As in the case of , the reinforcing material 2 may be attached over the entire lower surface of the bumper beam.

In FIGS. 7 and 8, reinforcing members 2 are attached to the attachment portion 1b to the vehicle body and the side wall 1c to increase buckling strength and bending strength. By changing the height h of the side wall reinforcement, the buckling strength can be adjusted. Furthermore, the reinforcing material 2 may be attached to the side wall 1c by either embedding or pasting.

FIG. 9 shows a structure in which a reinforcing member 2 is attached to the impact receiving portion 1a and the attachment portion 1b to the vehicle body to increase rigidity.

[0024] In the above embodiment, the case where steel was used as the reinforcing material was explained, but a combination of glass fiber, carbon fiber, aramid fiber, etc., and resin may also be used as the reinforcing material. .

[0025]

[Effects of the Invention] The hybrid bumper beam of the present invention is as described above, and by hybridizing a material with a large specific buckling strength parameter and a material with a large specific bending stiffness strength, it has high strength and high rigidity. A lightweight hybrid bumper beam can be obtained.

[Brief explanation of the drawing]

FIG. 1 is an explanatory diagram of the basic idea of the present invention.

FIG. 2 is an explanatory diagram of one embodiment.

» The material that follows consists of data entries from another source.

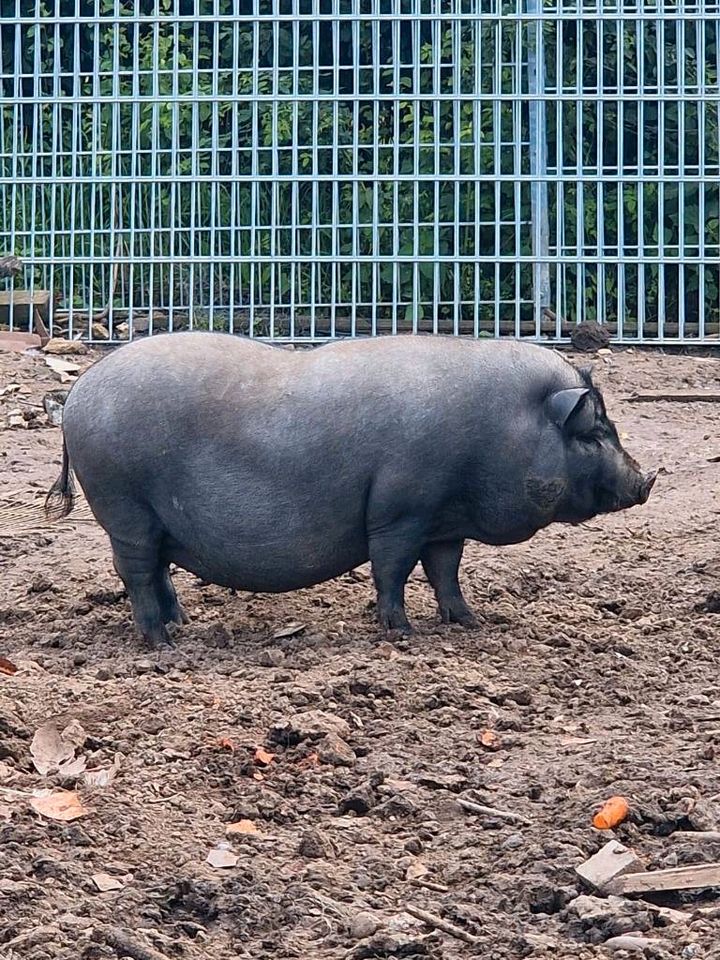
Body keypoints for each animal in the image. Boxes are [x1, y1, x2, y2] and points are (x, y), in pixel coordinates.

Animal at [43, 332, 652, 644]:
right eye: (591, 432)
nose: (645, 479)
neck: (498, 427)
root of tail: (76, 397)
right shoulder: (401, 509)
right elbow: (392, 567)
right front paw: (399, 632)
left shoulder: (443, 519)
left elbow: (445, 571)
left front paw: (471, 622)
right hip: (124, 508)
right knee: (137, 574)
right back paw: (163, 644)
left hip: (150, 519)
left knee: (160, 573)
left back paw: (183, 624)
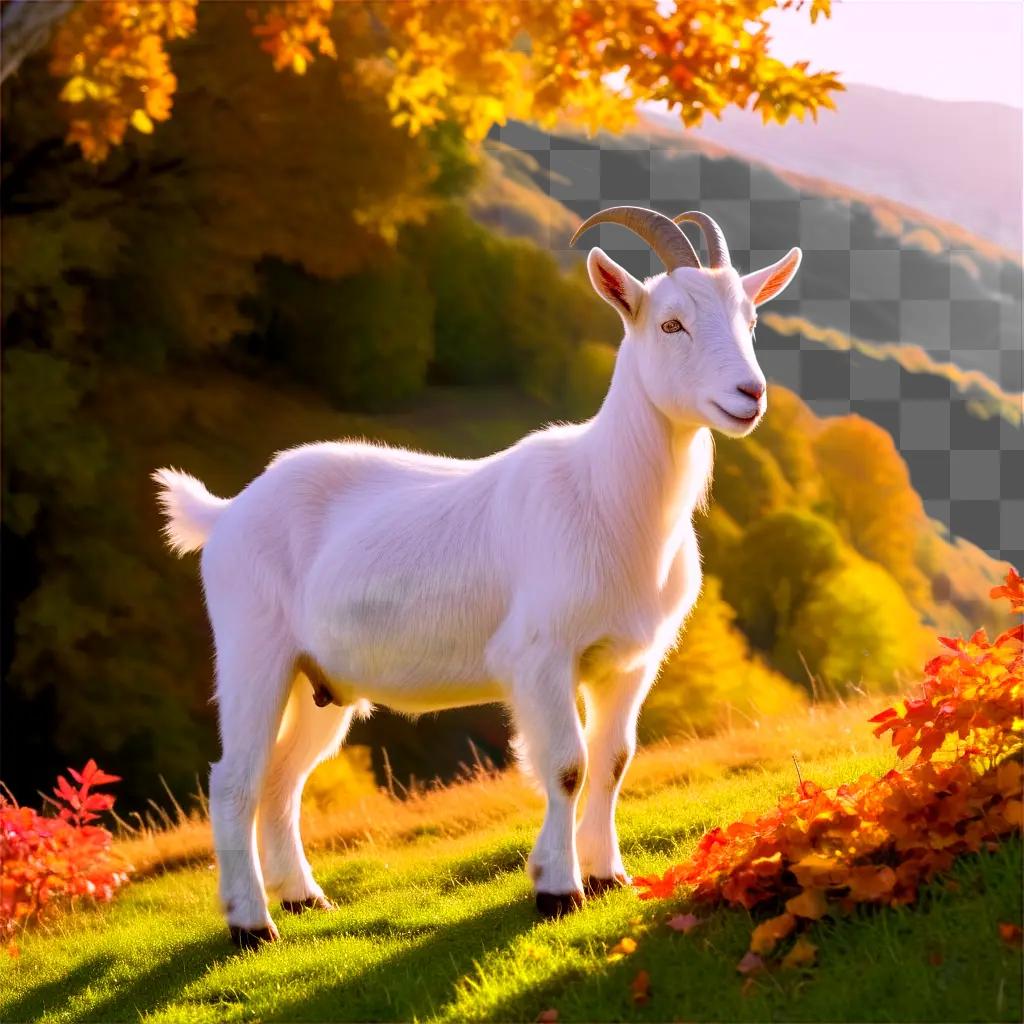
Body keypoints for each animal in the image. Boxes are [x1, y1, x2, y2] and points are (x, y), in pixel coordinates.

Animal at [155, 205, 802, 942]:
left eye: (751, 320)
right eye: (671, 323)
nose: (750, 394)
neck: (605, 496)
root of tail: (226, 512)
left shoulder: (629, 661)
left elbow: (613, 761)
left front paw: (607, 875)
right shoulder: (539, 654)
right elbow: (568, 765)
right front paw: (557, 888)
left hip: (321, 682)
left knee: (281, 779)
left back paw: (302, 898)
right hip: (253, 647)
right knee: (233, 778)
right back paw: (251, 925)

FIG. 3 is an explanatory diagram of a modification of FIG. 2;

FIG. 4 is an explanatory diagram of a modification of FIG. 2;

FIG. 5 is an explanatory diagram of a modification of FIG. 2;

FIG. 6 is an explanatory diagram of another embodiment.

FIG. 7 is an explanatory diagram of another embodiment.

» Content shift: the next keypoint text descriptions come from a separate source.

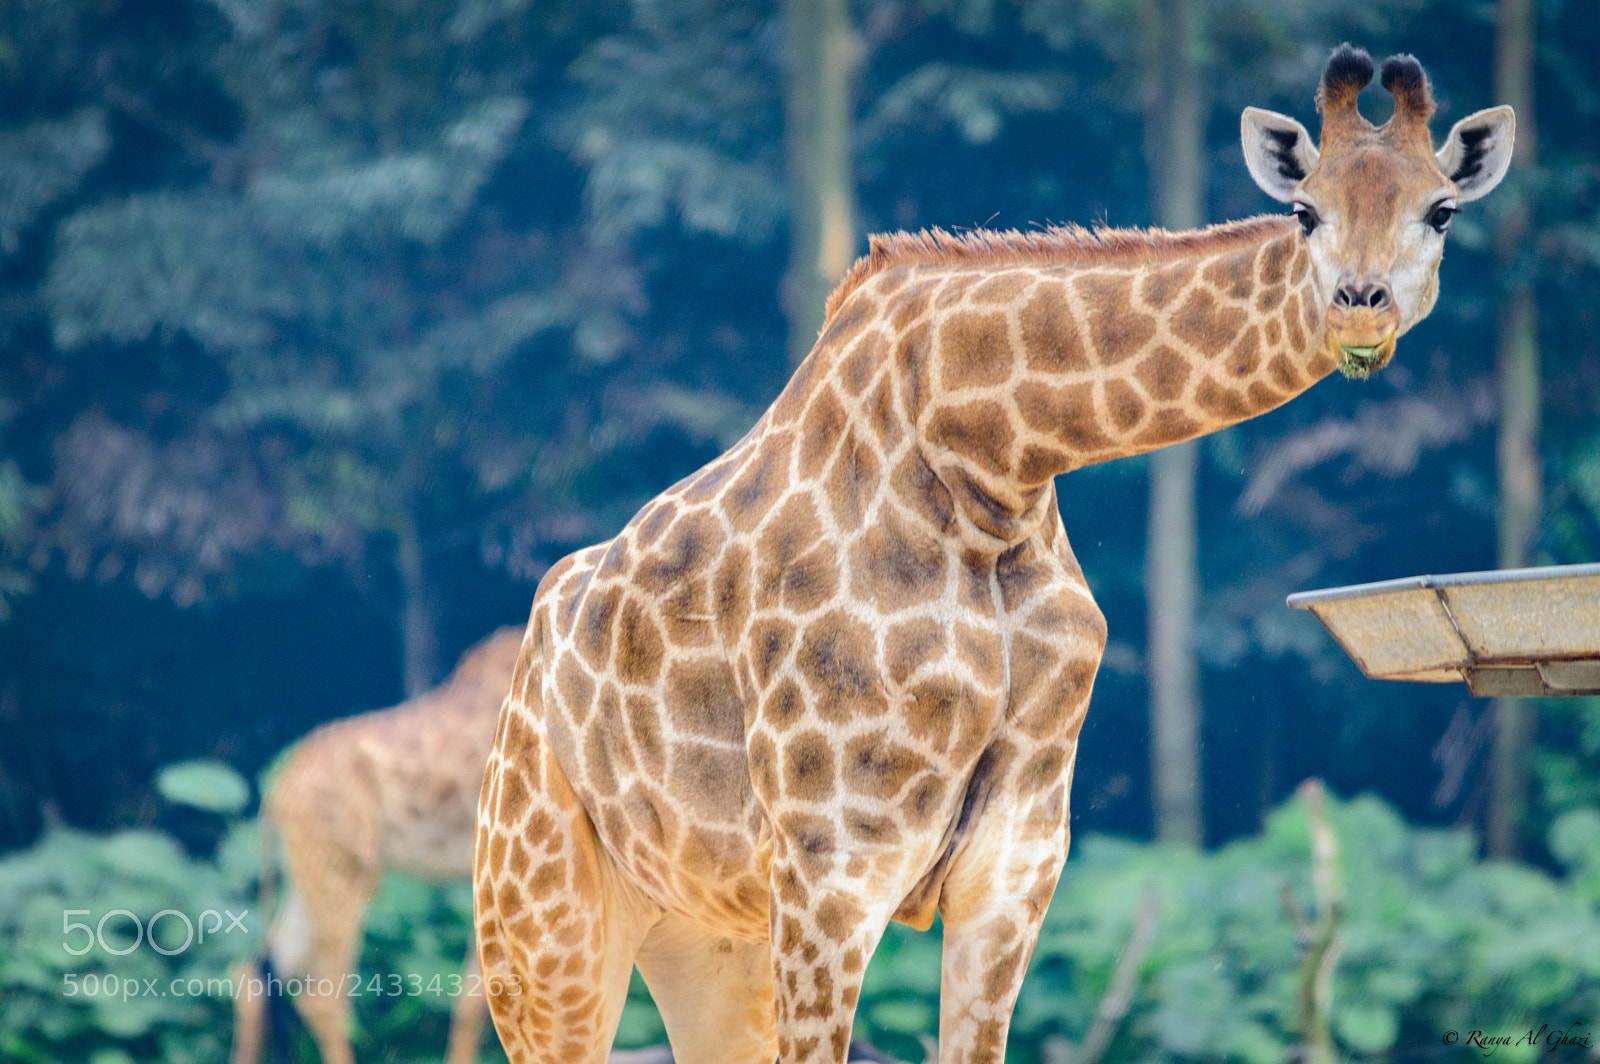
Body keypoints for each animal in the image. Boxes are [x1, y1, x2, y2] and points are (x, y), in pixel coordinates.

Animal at [473, 46, 1513, 1064]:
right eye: (1305, 210)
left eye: (1441, 210)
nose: (1360, 311)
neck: (990, 467)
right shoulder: (830, 866)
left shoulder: (1015, 867)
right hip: (542, 924)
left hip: (707, 938)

FIG. 8 is an explanatory diagram of another embodiment.

FIG. 9 is an explanatory diagram of another embodiment.

FIG. 10 is an explanatory diagram of a conventional bumper beam.

FIG. 11 is an explanatory diagram of a conventional bumper beam.

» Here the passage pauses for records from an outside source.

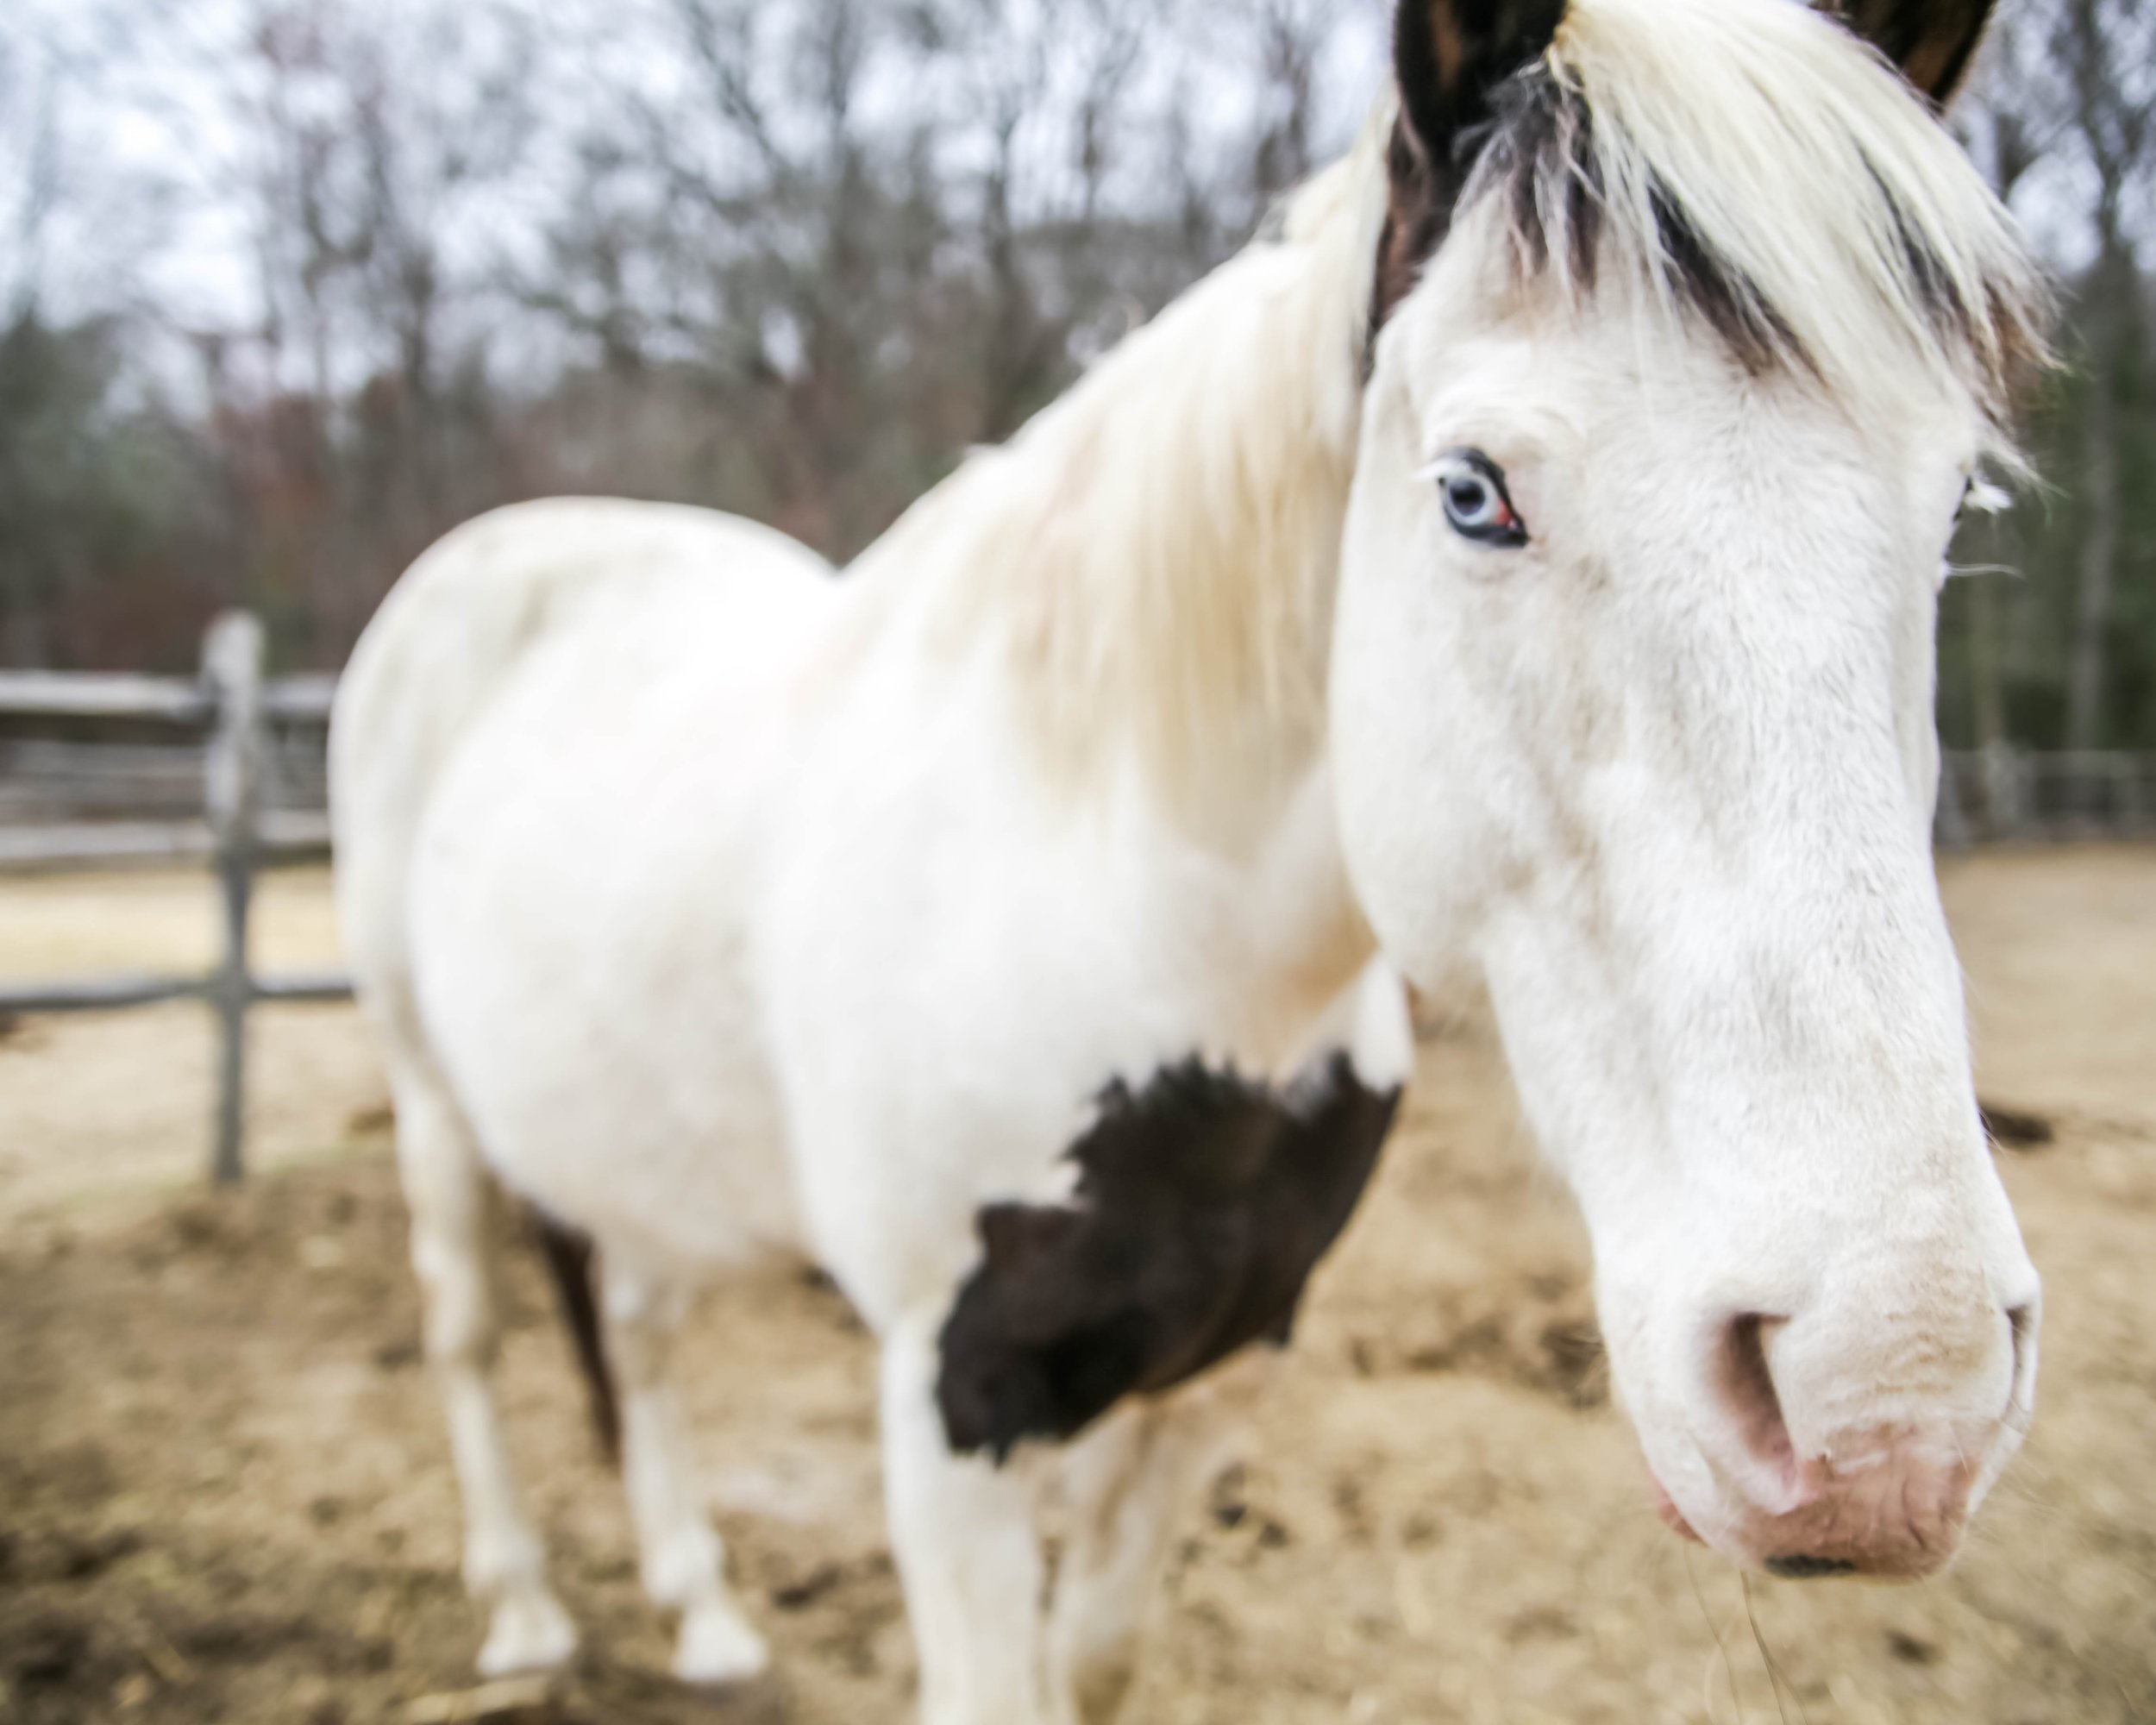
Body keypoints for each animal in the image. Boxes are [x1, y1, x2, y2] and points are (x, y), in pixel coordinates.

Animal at [328, 0, 2050, 1714]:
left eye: (1956, 504)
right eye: (1472, 493)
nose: (1891, 1398)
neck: (1122, 915)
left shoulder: (1213, 1371)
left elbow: (1095, 1654)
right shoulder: (953, 1421)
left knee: (635, 1330)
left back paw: (701, 1616)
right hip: (432, 1106)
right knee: (469, 1340)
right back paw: (525, 1618)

FIG. 12 is an explanatory diagram of a conventional bumper beam.

[Explanation of symbols]

Claims (3)

[Claims] 1. A hybrid bumper beam in which a material with a large specific buckling strength parameter is used in the part where the buckling strength is an issue, and a material with a large specific bending stiffness strength is used in the part where the bending strength is an issue. [Claim 2] The material with a large specific buckling strength parameter is a resin alone or a glass fiber reinforced sheet (stampable sheet), and the material with a large specific flexural rigidity is steel, high-strength steel, or unidirectionally reinforced material. A hybrid pumper beam according to claim 1. 3. The hybrid bumper beam according to claim 2, wherein the unidirectional reinforcing material is a combination material of glass fiber, carbon fiber, aramid fiber, etc., and resin.